---------- Source data ----------
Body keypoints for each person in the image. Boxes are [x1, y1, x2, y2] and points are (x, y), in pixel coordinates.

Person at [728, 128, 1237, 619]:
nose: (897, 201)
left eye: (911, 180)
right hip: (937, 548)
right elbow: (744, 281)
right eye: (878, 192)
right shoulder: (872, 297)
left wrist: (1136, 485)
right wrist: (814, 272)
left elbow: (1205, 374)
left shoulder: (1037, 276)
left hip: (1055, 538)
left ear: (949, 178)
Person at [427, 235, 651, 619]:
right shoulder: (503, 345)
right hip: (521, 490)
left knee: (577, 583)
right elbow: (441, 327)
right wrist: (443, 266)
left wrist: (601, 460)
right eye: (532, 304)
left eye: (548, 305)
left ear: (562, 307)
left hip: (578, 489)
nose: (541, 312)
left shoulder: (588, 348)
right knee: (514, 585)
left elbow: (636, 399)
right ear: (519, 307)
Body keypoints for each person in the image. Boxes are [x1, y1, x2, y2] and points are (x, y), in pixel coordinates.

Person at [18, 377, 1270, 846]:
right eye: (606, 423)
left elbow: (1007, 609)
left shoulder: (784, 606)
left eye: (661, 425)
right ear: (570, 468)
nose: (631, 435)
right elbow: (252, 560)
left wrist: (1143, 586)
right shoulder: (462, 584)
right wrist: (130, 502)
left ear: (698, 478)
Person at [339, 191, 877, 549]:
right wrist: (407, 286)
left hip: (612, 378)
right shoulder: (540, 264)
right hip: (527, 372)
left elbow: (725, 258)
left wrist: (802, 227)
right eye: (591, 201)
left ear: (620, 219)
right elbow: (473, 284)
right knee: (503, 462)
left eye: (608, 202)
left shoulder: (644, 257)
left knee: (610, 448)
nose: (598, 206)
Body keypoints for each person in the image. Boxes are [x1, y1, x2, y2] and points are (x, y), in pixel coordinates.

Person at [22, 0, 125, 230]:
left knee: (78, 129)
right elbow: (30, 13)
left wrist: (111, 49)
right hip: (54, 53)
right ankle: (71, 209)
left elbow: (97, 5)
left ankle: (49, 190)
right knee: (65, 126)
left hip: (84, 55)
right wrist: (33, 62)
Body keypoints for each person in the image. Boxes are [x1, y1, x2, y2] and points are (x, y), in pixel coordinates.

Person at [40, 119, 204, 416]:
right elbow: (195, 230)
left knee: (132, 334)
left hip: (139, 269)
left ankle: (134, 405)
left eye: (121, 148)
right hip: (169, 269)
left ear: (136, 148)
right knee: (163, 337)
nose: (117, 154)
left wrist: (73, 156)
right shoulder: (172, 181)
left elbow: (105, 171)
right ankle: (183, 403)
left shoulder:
----------
---------- Source data ----------
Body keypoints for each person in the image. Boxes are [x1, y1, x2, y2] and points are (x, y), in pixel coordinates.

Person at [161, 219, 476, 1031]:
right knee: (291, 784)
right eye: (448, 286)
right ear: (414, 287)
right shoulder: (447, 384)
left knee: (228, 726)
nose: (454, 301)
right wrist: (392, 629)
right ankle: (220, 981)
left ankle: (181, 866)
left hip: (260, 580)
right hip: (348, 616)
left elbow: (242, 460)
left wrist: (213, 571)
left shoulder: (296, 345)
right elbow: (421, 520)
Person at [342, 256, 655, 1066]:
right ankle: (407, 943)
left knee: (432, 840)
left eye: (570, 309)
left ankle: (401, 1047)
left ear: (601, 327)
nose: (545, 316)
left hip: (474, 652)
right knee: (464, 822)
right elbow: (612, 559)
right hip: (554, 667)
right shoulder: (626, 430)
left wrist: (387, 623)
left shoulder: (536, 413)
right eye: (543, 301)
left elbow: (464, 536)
----------
---------- Source data ----------
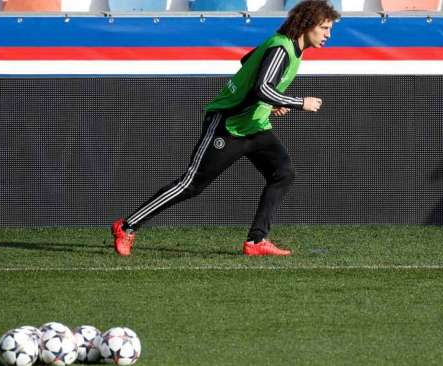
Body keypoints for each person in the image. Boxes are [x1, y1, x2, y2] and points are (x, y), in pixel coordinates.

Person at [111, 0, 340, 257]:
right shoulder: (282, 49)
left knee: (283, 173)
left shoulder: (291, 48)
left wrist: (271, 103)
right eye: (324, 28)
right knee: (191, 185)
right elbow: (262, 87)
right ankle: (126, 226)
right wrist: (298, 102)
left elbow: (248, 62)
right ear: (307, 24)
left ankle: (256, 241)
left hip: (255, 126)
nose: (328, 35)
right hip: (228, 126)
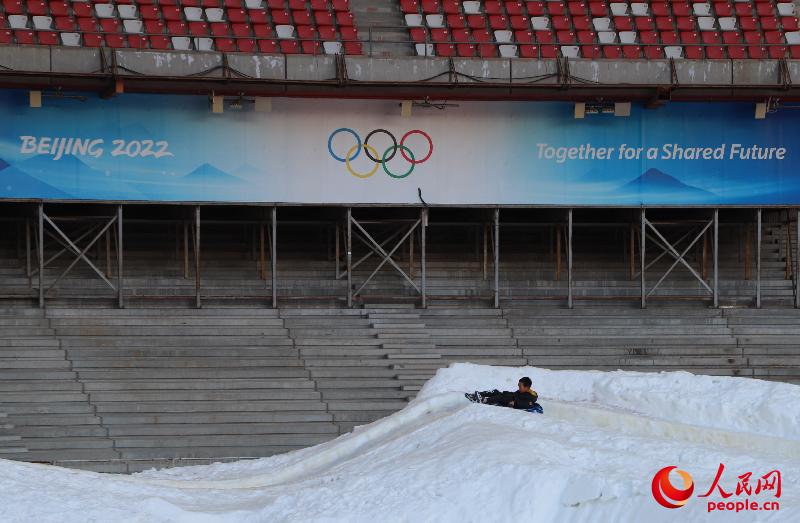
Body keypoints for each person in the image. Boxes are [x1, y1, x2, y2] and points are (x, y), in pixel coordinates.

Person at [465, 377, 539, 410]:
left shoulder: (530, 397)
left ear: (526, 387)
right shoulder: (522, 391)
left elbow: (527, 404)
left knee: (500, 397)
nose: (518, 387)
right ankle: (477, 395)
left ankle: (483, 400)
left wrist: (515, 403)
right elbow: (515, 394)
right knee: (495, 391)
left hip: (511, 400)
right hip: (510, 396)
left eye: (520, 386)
----------
Reproduce the entries above exactly, but only the lines between the line holding "right hip: (554, 667)" and the line holding "left elbow: (464, 536)", inclusive.

right hip: (554, 667)
right shoulder: (626, 430)
left wrist: (387, 623)
left shoulder: (536, 413)
right eye: (543, 301)
left elbow: (464, 536)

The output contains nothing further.